That’s a Wrap

23924473493_f89d1e0822_zWould someone please explain to me why a cucumber requires shrink wrap? I’m talking about English cucumbers, the long ones that have a very crisp texture and fewer seeds. Their skins aren’t as tough as regular cukes. But shrink wrap? Really?

I hate that shrink wrap. It is next to impossible for me to strip it from the cucumber. My fingers just can’t grip that well. And it clings so tightly, the harder you pull, the more it resists. Honestly, all I want to do is make a salad. Why does it have to be so difficult?

Here are some other food packaging items that drive me crazy:

The plastic film covering, beneath the lid, that clings to the rim of sour cream tubs and yogurt containers. (Those plastic lids aren’t so easy to pry up, either.) I usually have to grab a knife to slit them open, because I cannot grasp the longer edge you’re supposed to use to strip the film away.

The tight foil covering of my calcium chews. These come wrapped individually, with neatly turned ends that are folded the way you wrap a birthday present. Picking those ends up with what’s left of my finger nails takes patience, to say the least.

Plastic screw tops with perforated extensions that twist off when you first open the jar. Usually, I need to wear a pair of rubber dish gloves to be able to hold on without my hand slipping and twist without injuring my skin. I have an adjustable jar opener, but it doesn’t always do the job as well as it should.

Sealed plastic bags for items like shredded cheese that have molded ziplock seals. The idea is that you can reseal the bag after you open it the first time. Problem is I can never pry apart the ziplock, so I inevitably cut it off and put the bag in another plastic bag with a usable ziplock—or just use some other clip to keep it shut. Just give me a bag that opens easily, please.

Sealed plastic wrappers inside sealed cereal or cracker boxes. I can never, ever, pull them apart neatly. It seems like these wrappers used to open easily, but now they are made of some kind of heavier plastic that just won’t yield to my fingers. So I usually ask Al to do it for me.

He, of course, is my secret weapon for all of the above and more. Sometimes I wonder if I depend too heavily on my husband for help with all of these simple tasks. I know I should find more adaptive tools to tackle hermetically sealed packaging. But then I have to have those tools handy every time I try to open something. Which is a nuisance.

Some days, like the other night, when I was rushing to make dinner and had to keep struggling with food wrappers, it’s just plain tiring. And wasteful. I do my best to recycle, but some of that packaging has nowhere to go but the trash.

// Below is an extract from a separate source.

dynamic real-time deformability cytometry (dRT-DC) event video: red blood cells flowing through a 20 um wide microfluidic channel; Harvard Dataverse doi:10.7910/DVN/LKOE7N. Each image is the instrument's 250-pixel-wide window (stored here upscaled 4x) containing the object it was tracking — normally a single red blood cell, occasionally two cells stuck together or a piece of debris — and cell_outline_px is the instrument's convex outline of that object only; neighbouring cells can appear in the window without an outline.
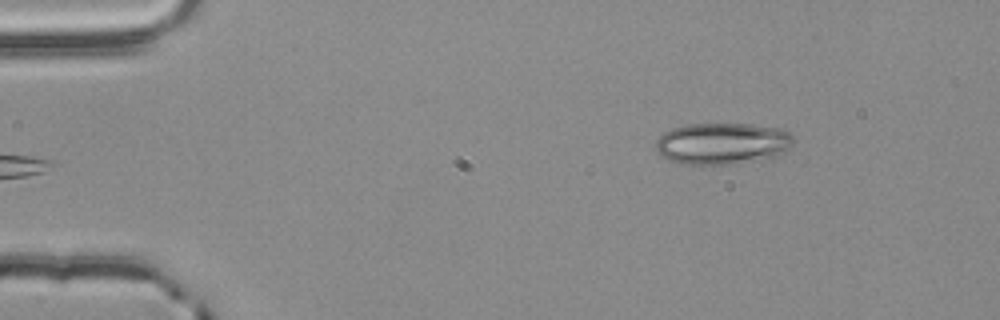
{"species": "common noctule bat (a hibernating species)", "species_latin": "Nyctalus noctula", "temperature_condition": "room temperature", "stored_images_in_passage": 47, "camera_frame_rate_fps": 3000, "um_per_image_px": 0.085, "animal": {"sex": "male", "body_mass_g": 20.4}, "frame": {"image": 1, "passage_image": 1, "time_ms": 0.0, "image_size_px": [1000, 320], "cell_outline_px": [[796, 140], [788, 148], [776, 156], [732, 164], [680, 164], [668, 160], [660, 156], [656, 148], [656, 140], [664, 132], [672, 128], [688, 124], [752, 124], [784, 128]], "centroid_in_image_um": [61.39, 12.19], "position_along_channel_um": 23.6, "area_um2": 33.52}}
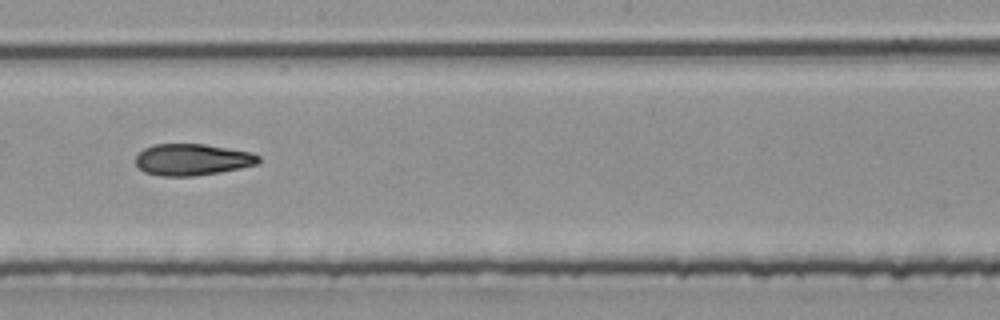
{"frame": {"image": 2, "passage_image": 24, "time_ms": 7.667, "image_size_px": [1000, 320], "cell_outline_px": [[260, 160], [256, 164], [240, 168], [220, 172], [192, 176], [160, 176], [144, 172], [136, 164], [136, 156], [144, 148], [152, 144], [204, 144], [252, 152], [260, 156]], "centroid_in_image_um": [16.34, 13.56], "position_along_channel_um": 231.9, "area_um2": 22.6}}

We live in a litigious, germaphobic culture where shrink-wrapped cucumbers are the norm. Even if my hands worked perfectly, there has to be a better way.

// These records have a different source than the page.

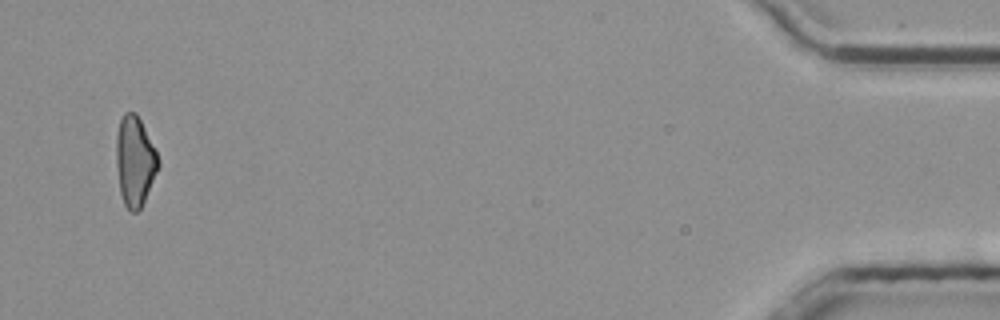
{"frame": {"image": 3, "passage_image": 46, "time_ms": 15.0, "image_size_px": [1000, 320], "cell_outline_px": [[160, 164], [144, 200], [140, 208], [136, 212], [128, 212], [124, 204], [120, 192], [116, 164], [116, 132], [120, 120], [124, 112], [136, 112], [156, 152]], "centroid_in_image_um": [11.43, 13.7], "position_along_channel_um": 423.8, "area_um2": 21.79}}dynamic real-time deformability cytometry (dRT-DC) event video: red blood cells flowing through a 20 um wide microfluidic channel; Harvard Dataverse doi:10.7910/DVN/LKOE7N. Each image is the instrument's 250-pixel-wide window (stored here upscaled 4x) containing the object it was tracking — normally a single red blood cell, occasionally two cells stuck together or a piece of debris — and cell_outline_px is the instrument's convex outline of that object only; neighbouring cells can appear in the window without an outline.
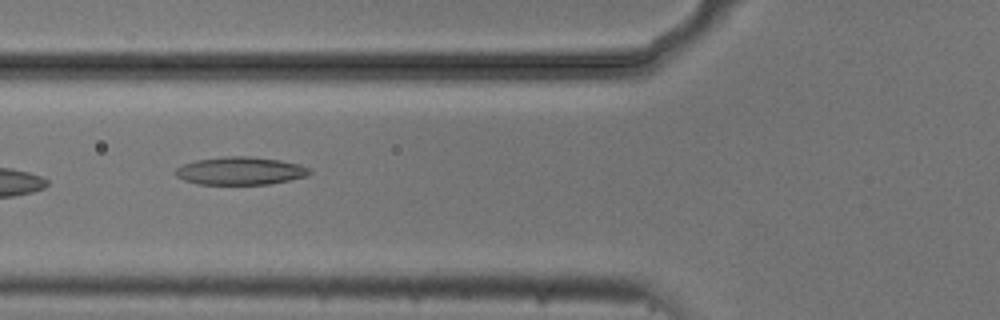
{"species": "common noctule bat (a hibernating species)", "species_latin": "Nyctalus noctula", "temperature_condition": "cold", "stored_images_in_passage": 3, "camera_frame_rate_fps": 3000, "um_per_image_px": 0.085, "animal": {"sex": "male", "body_mass_g": 20.5, "forearm_length_mm": 52.5}, "frame": {"image": 1, "passage_image": 3, "time_ms": 0.667, "image_size_px": [1000, 320], "cell_outline_px": [[312, 172], [308, 176], [268, 184], [196, 184], [184, 180], [176, 176], [172, 172], [176, 168], [184, 164], [196, 160], [224, 156], [248, 156], [280, 160], [300, 164], [308, 168]], "centroid_in_image_um": [20.4, 14.52], "position_along_channel_um": 105.4, "area_um2": 21.85}}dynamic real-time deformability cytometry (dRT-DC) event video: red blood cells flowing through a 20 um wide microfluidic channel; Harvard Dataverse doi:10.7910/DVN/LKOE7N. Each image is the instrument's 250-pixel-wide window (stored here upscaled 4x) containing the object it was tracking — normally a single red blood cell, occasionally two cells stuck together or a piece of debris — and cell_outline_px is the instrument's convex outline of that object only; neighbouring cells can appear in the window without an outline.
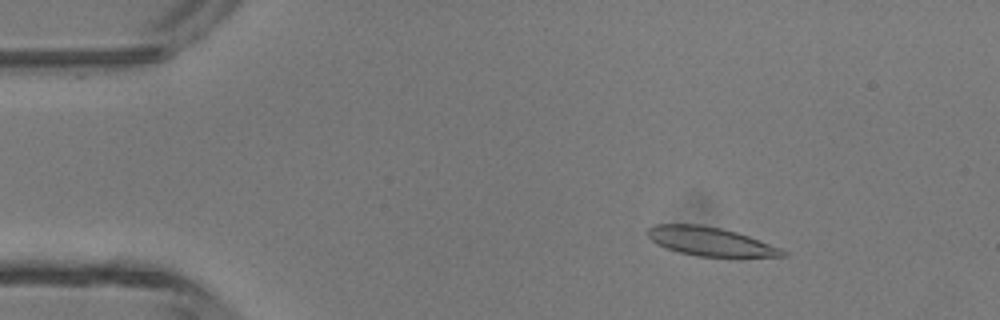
{"species": "common noctule bat (a hibernating species)", "species_latin": "Nyctalus noctula", "temperature_condition": "room temperature", "stored_images_in_passage": 47, "camera_frame_rate_fps": 3000, "um_per_image_px": 0.085, "animal": {"sex": "male", "body_mass_g": 13.3}, "frame": {"image": 1, "passage_image": 7, "time_ms": 2.0, "image_size_px": [1000, 320], "cell_outline_px": [[788, 256], [696, 256], [664, 248], [656, 244], [648, 236], [648, 228], [656, 224], [700, 224], [720, 228], [736, 232], [748, 236], [780, 248], [788, 252]], "centroid_in_image_um": [60.33, 20.52], "position_along_channel_um": 24.7, "area_um2": 22.31}}
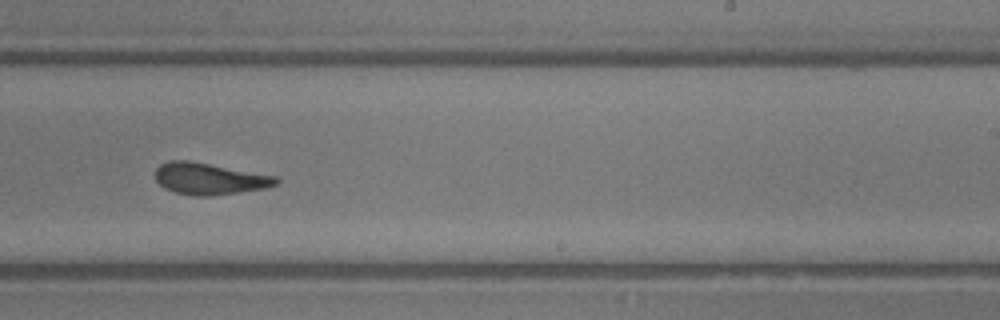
{"frame": {"image": 2, "passage_image": 29, "time_ms": 9.333, "image_size_px": [1000, 320], "cell_outline_px": [[280, 180], [276, 184], [264, 188], [212, 196], [192, 196], [176, 192], [164, 188], [156, 180], [156, 168], [160, 164], [168, 160], [188, 160], [276, 176]], "centroid_in_image_um": [17.77, 15.19], "position_along_channel_um": 271.2, "area_um2": 22.14}}
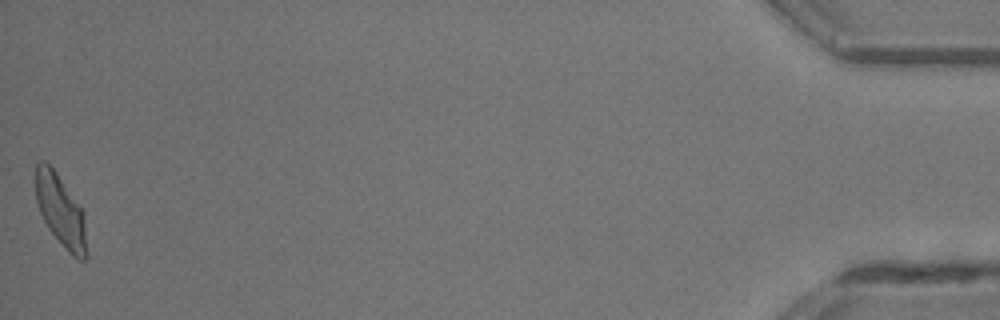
{"frame": {"image": 3, "passage_image": 47, "time_ms": 15.333, "image_size_px": [1000, 320], "cell_outline_px": [[88, 256], [84, 260], [80, 260], [72, 256], [68, 252], [48, 228], [40, 212], [36, 200], [36, 164], [40, 160], [44, 160], [56, 172], [84, 212]], "centroid_in_image_um": [5.18, 17.95], "position_along_channel_um": 430.0, "area_um2": 21.27}, "authors_computed_cell_mechanics": {"area_um2": 22.3108, "velocity_mm_per_s": 4.3536, "shape_relaxation_time_tau1_ms": 7.6356, "shape_relaxation_time_tau2_ms": 1.9158, "deformation_change_tau1": 0.2619, "deformation_change_tau2": 0.0979}}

Evelyn Herwitz blogs weekly about living fully with chronic disease, the inside of baseballs, turtles and frogs, J.S. Bach, the meaning of life and whatever else she happens to be thinking about at

Image Credit: Ajax Great


  1. Patricia Bizzell says:

    Arthritic hands probably still function better than yours, Ev, but I too struggle with redundant packaging. One pet peeve are the peel-off inner seals that offer a handy tab for peeling: this is what I call a “cruel hoax”! I can never get them to work. Ditto those alluring extra overhangs on sour cream and cottage cheese inner seals. And yet another “cruel hoax”: so-called re-sealable ziplock bags. Cue the maniacal laughter!

    But above all, I fail to understand why arthritis medication is locked in medicine bottles that are nearly impossible to open with arthritic hands. A cruel hoax!